Material for this exercise:
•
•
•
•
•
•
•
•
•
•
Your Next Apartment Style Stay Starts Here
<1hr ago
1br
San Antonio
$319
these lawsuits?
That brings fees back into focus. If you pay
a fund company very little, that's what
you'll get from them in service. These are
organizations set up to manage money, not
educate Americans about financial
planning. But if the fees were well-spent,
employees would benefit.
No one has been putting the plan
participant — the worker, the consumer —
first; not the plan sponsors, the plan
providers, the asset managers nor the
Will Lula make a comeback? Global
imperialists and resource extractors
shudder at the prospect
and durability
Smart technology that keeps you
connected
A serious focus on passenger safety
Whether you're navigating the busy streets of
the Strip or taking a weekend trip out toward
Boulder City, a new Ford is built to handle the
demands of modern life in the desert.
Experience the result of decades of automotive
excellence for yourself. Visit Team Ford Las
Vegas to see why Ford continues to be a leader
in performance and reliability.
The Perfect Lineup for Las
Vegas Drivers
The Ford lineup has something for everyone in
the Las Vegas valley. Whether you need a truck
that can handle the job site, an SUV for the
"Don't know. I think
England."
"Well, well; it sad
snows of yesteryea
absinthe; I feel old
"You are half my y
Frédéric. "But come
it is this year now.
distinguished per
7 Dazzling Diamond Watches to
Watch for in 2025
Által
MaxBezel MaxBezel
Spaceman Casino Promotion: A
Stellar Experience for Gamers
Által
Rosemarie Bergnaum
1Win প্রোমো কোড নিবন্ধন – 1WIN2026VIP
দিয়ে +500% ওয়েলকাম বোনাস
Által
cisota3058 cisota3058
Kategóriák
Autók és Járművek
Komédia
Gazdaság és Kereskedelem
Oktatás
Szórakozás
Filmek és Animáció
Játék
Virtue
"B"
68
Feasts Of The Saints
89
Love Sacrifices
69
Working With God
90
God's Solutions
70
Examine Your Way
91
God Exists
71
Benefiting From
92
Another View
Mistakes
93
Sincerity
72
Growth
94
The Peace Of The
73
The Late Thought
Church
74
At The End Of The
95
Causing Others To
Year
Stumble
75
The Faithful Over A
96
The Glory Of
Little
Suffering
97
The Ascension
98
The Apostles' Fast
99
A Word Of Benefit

--

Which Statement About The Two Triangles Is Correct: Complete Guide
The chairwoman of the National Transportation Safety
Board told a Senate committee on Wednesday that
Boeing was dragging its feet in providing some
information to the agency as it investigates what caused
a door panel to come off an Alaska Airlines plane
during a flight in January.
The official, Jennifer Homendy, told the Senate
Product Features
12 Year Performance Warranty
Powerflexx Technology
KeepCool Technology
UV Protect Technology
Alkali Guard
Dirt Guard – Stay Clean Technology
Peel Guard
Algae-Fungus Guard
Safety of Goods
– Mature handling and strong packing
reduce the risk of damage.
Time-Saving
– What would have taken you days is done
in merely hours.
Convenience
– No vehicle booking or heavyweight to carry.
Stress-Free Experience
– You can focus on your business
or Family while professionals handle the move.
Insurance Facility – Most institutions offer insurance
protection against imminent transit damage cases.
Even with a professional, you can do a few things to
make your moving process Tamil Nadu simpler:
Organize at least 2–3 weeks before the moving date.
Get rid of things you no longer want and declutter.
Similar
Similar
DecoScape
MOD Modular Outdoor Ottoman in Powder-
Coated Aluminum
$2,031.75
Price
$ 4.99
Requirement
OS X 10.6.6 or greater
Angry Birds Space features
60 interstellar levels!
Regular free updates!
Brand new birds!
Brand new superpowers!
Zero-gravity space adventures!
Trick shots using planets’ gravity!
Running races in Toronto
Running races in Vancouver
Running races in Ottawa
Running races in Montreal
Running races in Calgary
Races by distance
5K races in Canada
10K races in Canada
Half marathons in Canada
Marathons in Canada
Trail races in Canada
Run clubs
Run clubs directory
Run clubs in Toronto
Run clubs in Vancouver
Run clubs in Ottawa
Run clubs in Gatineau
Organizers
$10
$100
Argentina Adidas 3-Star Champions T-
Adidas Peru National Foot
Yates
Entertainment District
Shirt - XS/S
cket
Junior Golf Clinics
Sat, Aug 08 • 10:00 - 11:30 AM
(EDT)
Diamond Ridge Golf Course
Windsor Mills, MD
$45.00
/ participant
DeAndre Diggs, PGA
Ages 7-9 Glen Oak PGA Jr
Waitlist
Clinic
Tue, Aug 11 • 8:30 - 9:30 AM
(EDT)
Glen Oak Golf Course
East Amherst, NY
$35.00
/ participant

To-do item: Reproduce word for word the material above, starting with the line that has "Benefiting From" and stopping after the line that has "A Word Of Benefit".

Exercise answer:
Benefiting From
92
Another View
Mistakes
93
Sincerity
72
Growth
94
The Peace Of The
73
The Late Thought
Church
74
At The End Of The
95
Causing Others To
Year
Stumble
75
The Faithful Over A
96
The Glory Of
Little
Suffering
97
The Ascension
98
The Apostles' Fast
99
A Word Of Benefit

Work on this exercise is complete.